Thumbs up to the ambitious plans to develop a new home and a new name for the Coulee Council on Addictions. The council is on its way to raising $2.9 million for a new building that will house The Coulee Recovery Center — a new name designed to remove the stigma attached to substance abuse.
The council’s old building along West Avenue in La Crosse — which hosts up to 50 community groups for meeting space — recently had to close for a few days because of plumbing problems, inconveniencing both clients and groups alike. The agency focuses on intervention, recovery support, education and prevention, and collaboration and advocacy.
Last year, the council helped almost 700 people in crisis situations while responding to 491 crisis calls. It provided 186 assessments for alcohol and other drug abuse and facilitated more than a dozen teen intervention sessions.
Thumbs up to the Family & Children’s Center’s Host Home program for providing help to youngsters who need a home.
Thanks to a grant from the La Crosse Community Foundation, a social worker connects homeless youngsters with families who are willing to be hosts. Estimates suggest there are nearly 200 homeless youngsters in La Crosse.
Jamie Korn, development director for Family & Children’s Center, says: “We know there are kids out there that need help. We just need to reach them.”
The program already has made positive connections with strong role models, who are subject to extensive background search and home visits to assure the safety of the youngsters placed.
Thumbs up to the La Crosse County Historical Society for facilitating the preservation and donation of a historic flag that predates the Civil War.
Thanks to the society and to American Legion Post 52 in La Crosse, the fragile flag of the La Crosse Light Guard will end up being housed at the Wisconsin Veterans Museum in Madison. The Ladies of La Crosse presented the flag to the private militia that eventually became Company B of the 2nd Wisconsin Regiment of Infantry Volunteers when President Lincoln called for volunteers.
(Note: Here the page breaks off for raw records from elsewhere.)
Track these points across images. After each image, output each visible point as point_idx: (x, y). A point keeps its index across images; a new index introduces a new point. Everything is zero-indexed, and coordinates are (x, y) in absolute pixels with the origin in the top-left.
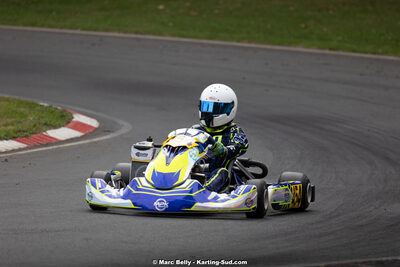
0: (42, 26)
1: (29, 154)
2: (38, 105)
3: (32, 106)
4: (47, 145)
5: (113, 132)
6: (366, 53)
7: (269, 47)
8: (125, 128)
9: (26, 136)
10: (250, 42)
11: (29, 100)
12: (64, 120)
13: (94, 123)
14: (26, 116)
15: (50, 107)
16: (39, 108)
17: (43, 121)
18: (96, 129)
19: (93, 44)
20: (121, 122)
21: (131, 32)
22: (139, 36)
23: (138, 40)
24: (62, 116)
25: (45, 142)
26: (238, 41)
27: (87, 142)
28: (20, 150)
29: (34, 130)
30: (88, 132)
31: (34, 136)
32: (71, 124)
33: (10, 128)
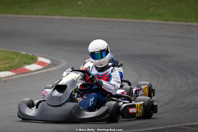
1: (16, 78)
2: (20, 54)
3: (17, 54)
5: (57, 65)
6: (182, 21)
7: (133, 21)
8: (64, 63)
9: (15, 69)
10: (124, 18)
11: (16, 51)
12: (34, 60)
13: (48, 61)
14: (15, 59)
15: (26, 54)
17: (23, 61)
18: (49, 65)
20: (62, 61)
21: (65, 16)
23: (69, 19)
25: (24, 72)
27: (45, 71)
28: (12, 76)
29: (19, 66)
30: (45, 66)
31: (19, 69)
32: (37, 62)
33: (7, 65)
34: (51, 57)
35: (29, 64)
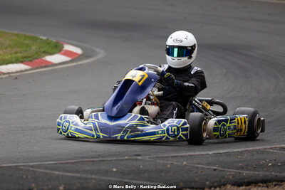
1: (32, 74)
2: (38, 39)
3: (35, 39)
4: (45, 67)
5: (92, 57)
8: (101, 54)
9: (31, 61)
11: (33, 35)
12: (57, 48)
13: (78, 51)
14: (30, 46)
15: (48, 40)
16: (39, 41)
17: (42, 50)
18: (80, 55)
20: (98, 50)
24: (56, 46)
25: (43, 65)
27: (74, 64)
28: (26, 70)
29: (36, 56)
30: (74, 57)
31: (36, 60)
32: (62, 52)
33: (19, 55)
34: (83, 45)
35: (51, 54)
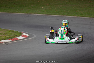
0: (15, 13)
1: (12, 43)
3: (13, 31)
4: (16, 41)
5: (32, 37)
7: (68, 16)
8: (35, 36)
9: (12, 39)
10: (64, 15)
12: (21, 34)
13: (28, 35)
14: (12, 34)
16: (15, 32)
17: (16, 35)
18: (28, 37)
19: (27, 17)
21: (36, 14)
22: (38, 14)
24: (20, 34)
26: (61, 15)
27: (26, 39)
29: (14, 37)
33: (8, 37)
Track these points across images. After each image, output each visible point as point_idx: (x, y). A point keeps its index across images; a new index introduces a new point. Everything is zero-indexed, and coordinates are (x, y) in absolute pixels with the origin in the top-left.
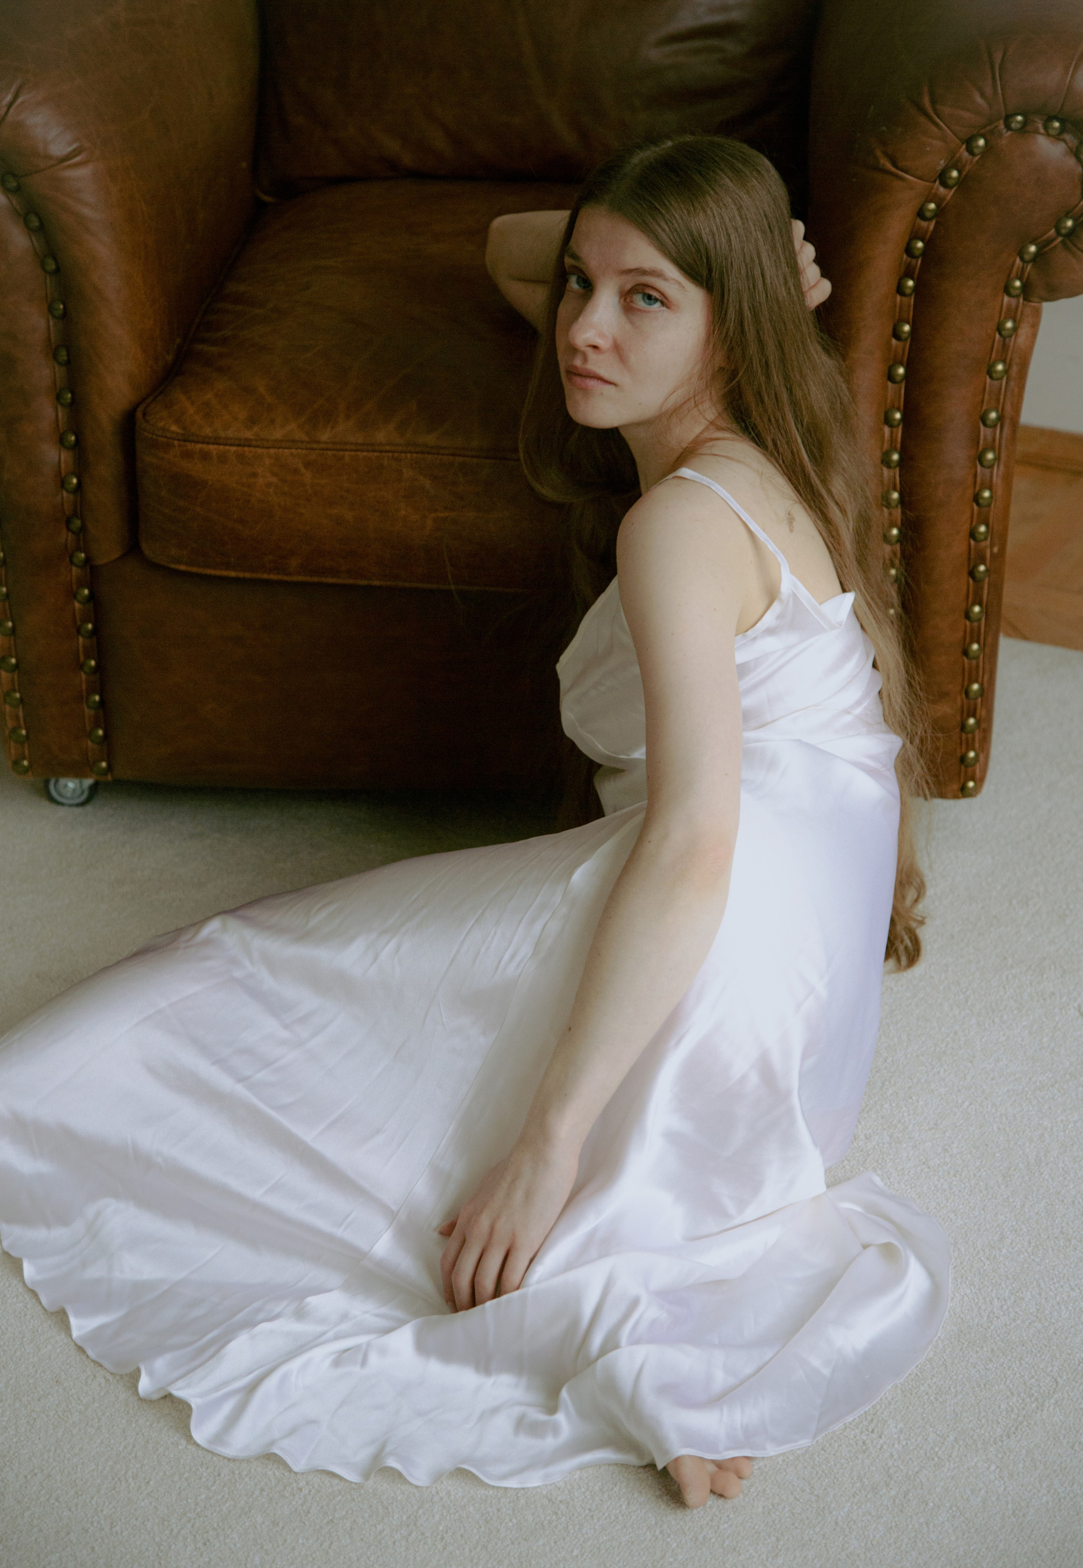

Thumbs up to a move to provide more competition and more relief for homeowners who get stuck paying high prices for flood insurance.
U.S. Rep. Ron Kind, D-La Crosse, has signed onto the Flood Insurance Market Parity and Modernization Act, which would allow private insurance companies to enter the market, currently limited to the National Flood Insurance Program. Kind said that could lead to a 15 to 20 percent reduction in premiums — a big deal for the people who own the 1,200 homes and 600 additional structures in La Crosse that now sit in the 100-year floodplain.